The Huckabee backlash has begun, fueled in no small part by a recent report by Murray Waas on Huckabee’s role in releasing convicted murderer Wayne Dumond in 1999. Briefly: The article claims that Huckabee "aggressively pushed" to have Dumond paroled, even though victims had written to Huckabee arguing that Dumond would kill again. They turned out to be right—Dumond went on to rape and kill two more women before he was arrested in 2001. Huckabee says he played a minimal role in Dumond's release, and that the state’s seven-person parole board ultimately made the call. "All of us failed," he says. He also accuses anyone who questions his behavior of "politicizing" the victims’ deaths.*
But right now, the question is: How much will this hurt Huckabee? If you take as precedent the Willie Horton scandal, which partly sank Michael Dukakis’ campaign in 1988, it could do a lot of damage. That said, the death penalty doesn't play as large a role in this election as it did in that one. Also, it gives his opponents an opportunity to turn a Huckabee asset—his image as benevolent minister—into a liability. "Critics, and some friends, too, have said Huckabee’s position was deeply influenced by his Christian faith," writes Byron York in the National Review . With the right spin, what Huckabee might call "mercy" could start to look like weakness—or, if you prefer, "amnesty."

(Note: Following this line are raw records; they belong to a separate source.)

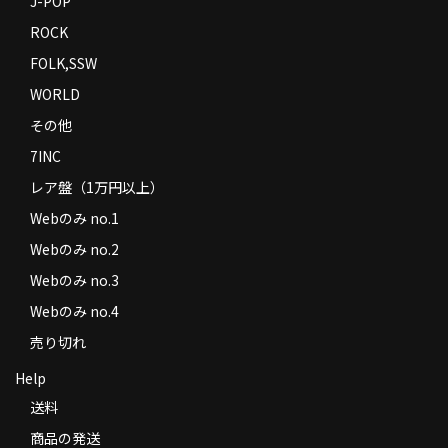
J-POP
ROCK
FOLK,SSW
WORLD
その他
7INC
レア盤（1万円以上）
Webのみ no.1
Webのみ no.2
Webのみ no.3
Webのみ no.4
売り切れ
Help
送料
商品の発送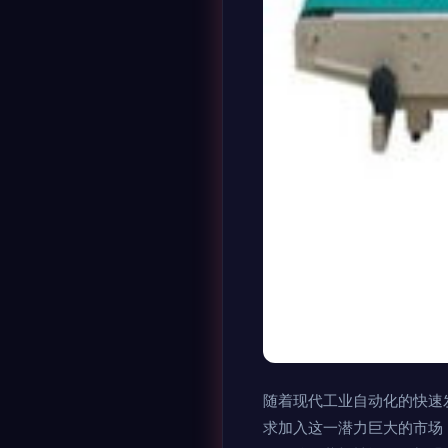
随着现代工业自动化的快速
求加入这一潜力巨大的市场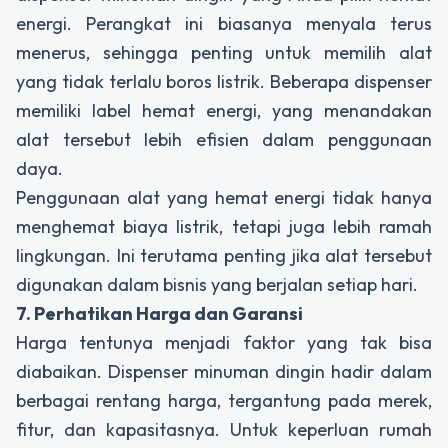
energi. Perangkat ini biasanya menyala terus
menerus, sehingga penting untuk memilih alat
yang tidak terlalu boros listrik. Beberapa
dispenser
memiliki label hemat energi, yang menandakan
alat tersebut lebih efisien dalam penggunaan
daya.
Penggunaan alat yang hemat energi tidak hanya
menghemat biaya listrik, tetapi juga lebih ramah
lingkungan. Ini terutama penting jika alat tersebut
digunakan dalam bisnis yang berjalan setiap hari.
7. Perhatikan Harga dan Garansi
Harga tentunya menjadi faktor yang tak bisa
diabaikan.
Dispenser minuman dingin
hadir dalam
berbagai rentang harga, tergantung pada merek,
fitur, dan kapasitasnya. Untuk keperluan rumah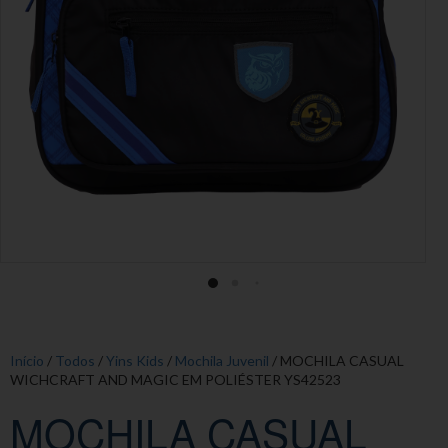
Início
/
Todos
/
Yins Kids
/
Mochila Juvenil
/ MOCHILA CASUAL
WICHCRAFT AND MAGIC EM POLIÉSTER YS42523
MOCHILA CASUAL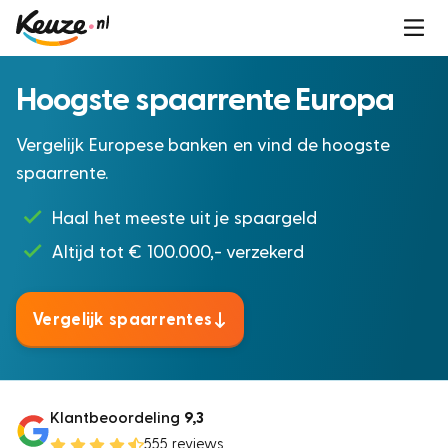
Hoogste spaarrente Europa
Vergelijk Europese banken en vind de hoogste
spaarrente.
Haal het meeste uit je spaargeld
Altijd tot
€ 100.000,- verzekerd
Vergelijk spaarrentes
Klantbeoordeling
9,3
555 reviews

But who is going to confront Huckabee with this? Mitt Romney isn’t likely to bring up the topic, given that he just survived his own Willie Horton moment . (Romney appointed a judge who released a convicted murderer who went on to kill again.) Rudy Giuliani could raise the issue, but right now Giuliani is counting on Huckabee to keep Romney’s Iowa numbers in check. The last thing he wants to do is derail Huck. I suppose he could save the attack for later, before the South Carolina primary. But by then Huckabee will already be either riding his ethanol-fueled momentum or be facedown in the dust.

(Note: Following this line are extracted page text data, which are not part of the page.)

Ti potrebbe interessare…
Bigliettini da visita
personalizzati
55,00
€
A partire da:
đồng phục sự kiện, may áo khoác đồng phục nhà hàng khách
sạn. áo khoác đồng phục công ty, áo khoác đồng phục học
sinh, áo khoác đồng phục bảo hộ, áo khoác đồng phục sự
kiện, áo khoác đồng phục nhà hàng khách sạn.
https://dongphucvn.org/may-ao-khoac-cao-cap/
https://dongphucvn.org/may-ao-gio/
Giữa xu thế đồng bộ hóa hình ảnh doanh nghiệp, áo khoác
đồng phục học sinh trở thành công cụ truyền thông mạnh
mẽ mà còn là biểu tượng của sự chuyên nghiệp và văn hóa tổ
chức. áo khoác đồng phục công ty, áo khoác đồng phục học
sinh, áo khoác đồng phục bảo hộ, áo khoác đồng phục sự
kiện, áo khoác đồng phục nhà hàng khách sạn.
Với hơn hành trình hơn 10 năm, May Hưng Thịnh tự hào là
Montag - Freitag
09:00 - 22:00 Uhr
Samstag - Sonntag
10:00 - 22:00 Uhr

If this issue is going to dog Huckabee, it’s going to be because the media pushes it. But it probably won’t be the only ugly story to come up. Chances are, we’ll learn a whole lot more over the coming weeks about why Huckabee isn’t all that beloved in Arkansas.
*(Other complicating factors:
--Dumond’s rehabilitation was considered a darling cause of Arkansas conservatives (including some of Huckabee’s close friends), since one of his victims, Ashley Stevens, was a distant relative of Bill Clinton.
--The first person to reduce Dumond’s sentence down to a total of 39.5 years was Democratic Acting Gov. Jim Guy Tucker.
--Dumond was castrated while awaiting his court date, which some say elicited sympathy from Huckabee.
--Four members of the state parole board said Huckabee secretly pressured them to release Dumond.)